Als Robinson ging, hatte er einen Blick in die Dusche geworfen. »Ah, ich sehe, Sie haben ja doch eine gefunden«, sagte er.

»Ja«, sagte Adam in plötzlichem Unbehagen.

»Das ist dasselbe Stück, das ich gestern benützt habe, um meinen schwarzen Arsch zu waschen«, hatte Spur liebenswürdig gesagt.

Geldmangel bedrohte ihn nicht mehr. Er wurde Nachtarbeiter, dank einem Freundschaftsdienst des dicken Anästhesisten, den die OP-Schwestern den »fidelen grünen Riesen« nannten, und den er im Stillen den »Dicken« nannte, der jedoch schlicht und einfach Norman Pome-rantz hieß. Eines Tages schlenderte Pomerantz in das Ärztezimmer und fragte, während er sich Kaffee einschenkte, ob jemand daran interessiert sei, einige Nächte in der Woche Dienst in der Unfallstation eines Gemeindekrankenhauses zu machen, westlich von Boston.

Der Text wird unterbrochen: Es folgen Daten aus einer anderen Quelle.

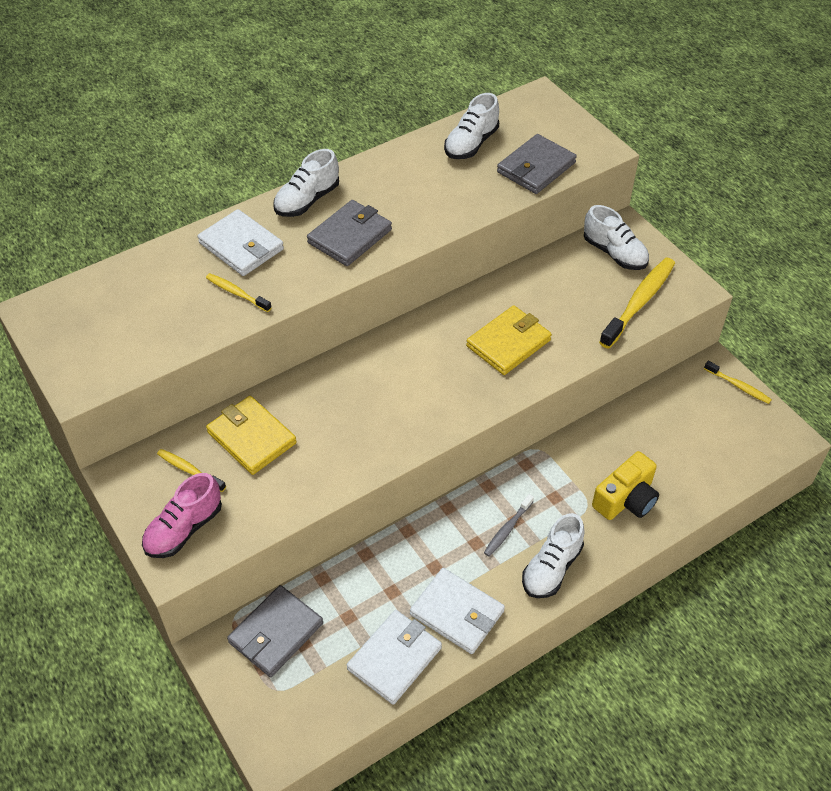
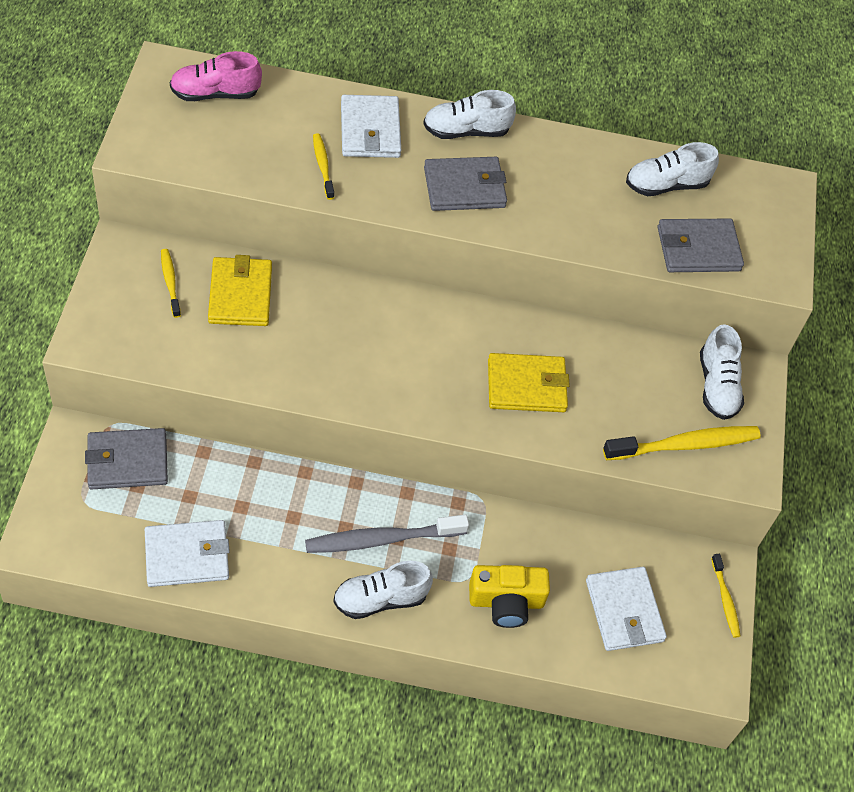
camera: 35 degrees right, 5 degrees up
pink shoe [142,473,222,558] -> pink shoe moved to [170,51,262,101]
white wallet [410,568,505,654] -> white wallet moved to [586,567,667,651]
grey toothbrush [484,494,534,557] -> grey toothbrush [305,515,469,553], size x1.87

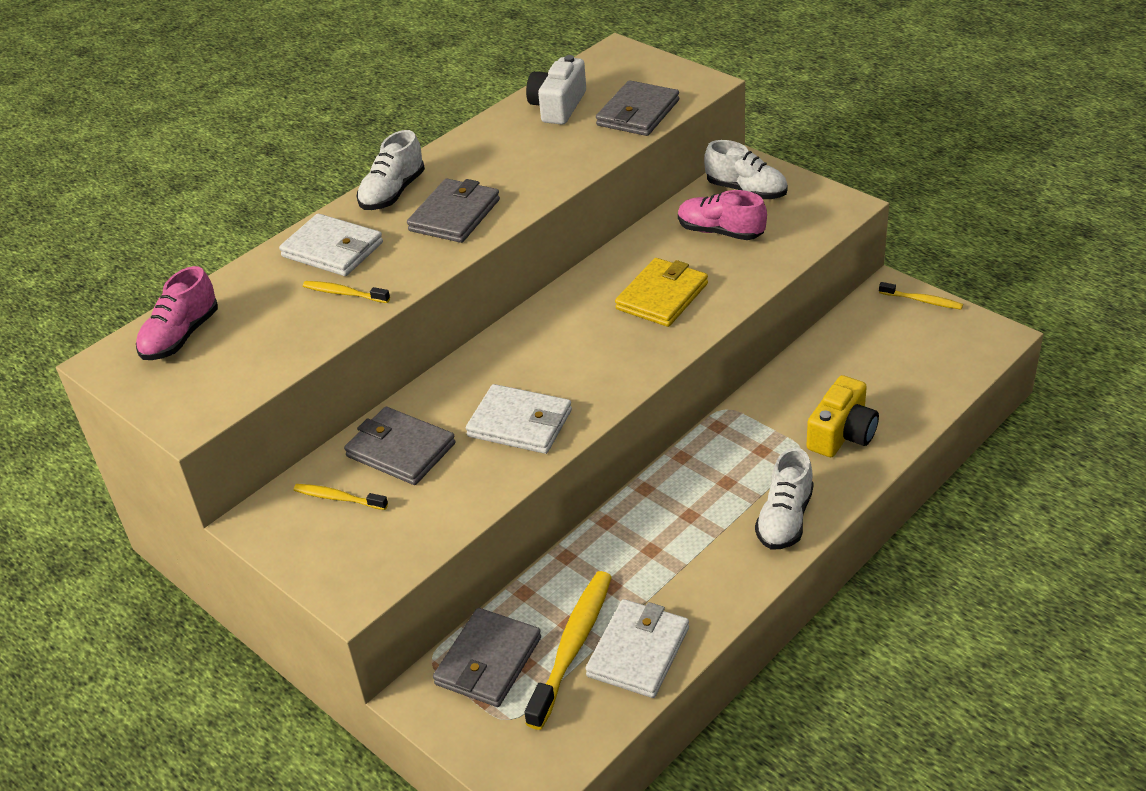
camera: 45 degrees left, 15 degrees down
yellow wallet [208,255,272,326] -> grey wallet [344,407,455,485]
grey toothbrush [305,515,469,553] -> none
white wallet [586,567,667,651] -> white wallet moved to [466,384,572,454]
yellow toothbrush [603,426,761,460] -> yellow toothbrush moved to [524,571,612,730]
white shoe [626,142,719,196] -> white camera [526,55,586,125]
none -> pink shoe [678,190,767,240]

»Es ist mir egal, wo es ist«, sagte Adam, noch bevor sonst jemand antworten konnte. »Wenn es was einbringt, mache ich es.«

Pomerantz lachte. »Es ist in Woodborough. Sie werden von der Krankenhausversicherung bezahlt.«

Also verhökerte er seinen Schlaf und war mit dem Handel durchaus nicht unzufrieden. Am ersten dienstfreien Abend im Suffolk County General nahm er die Hochbahn zum Park Square und einen Bus nach Woodborough; es war ein wunderliches New-England-Fabriksdorf, das sich erst vor kurzem in einen sich ständig ausbreitenden und dicht bevölkerten Pendlervorort verwandelt hatte. Das Krankenhaus war gut, aber klein, die Arbeit kaum anregend - Schwellungen und Prellungen, Schrammen und Schnitte; der komplizierteste Fall, der ihm unterkam, war eine Colles-Fraktur im Handgelenk - aber finanziell war es wunderbar. Am folgenden Abend saß er im Bus nach Boston, als ihm plötzlich einfiel, daß er solvent war, und es erfüllte ihn fast mit Ehrfurcht. Natürlich war das Geld direkt aus seiner Haut geschnitten; er war sechzig Stunden lang nicht mehr im Bett gewesen - sechsunddreißig Stunden Dienst im Suffolk County General und anschließend weitere vierundzwanzig Stunden in Woodborough, aber das plötzliche Gefühl von Wohlstand war es wert. Als er in sein Zimmer im Krankenhaus zurückkehrte, schlief er acht Stunden durch und erwachte mit leerem Kopf, pelzigem Mund, aber - seltsamerweise - reich.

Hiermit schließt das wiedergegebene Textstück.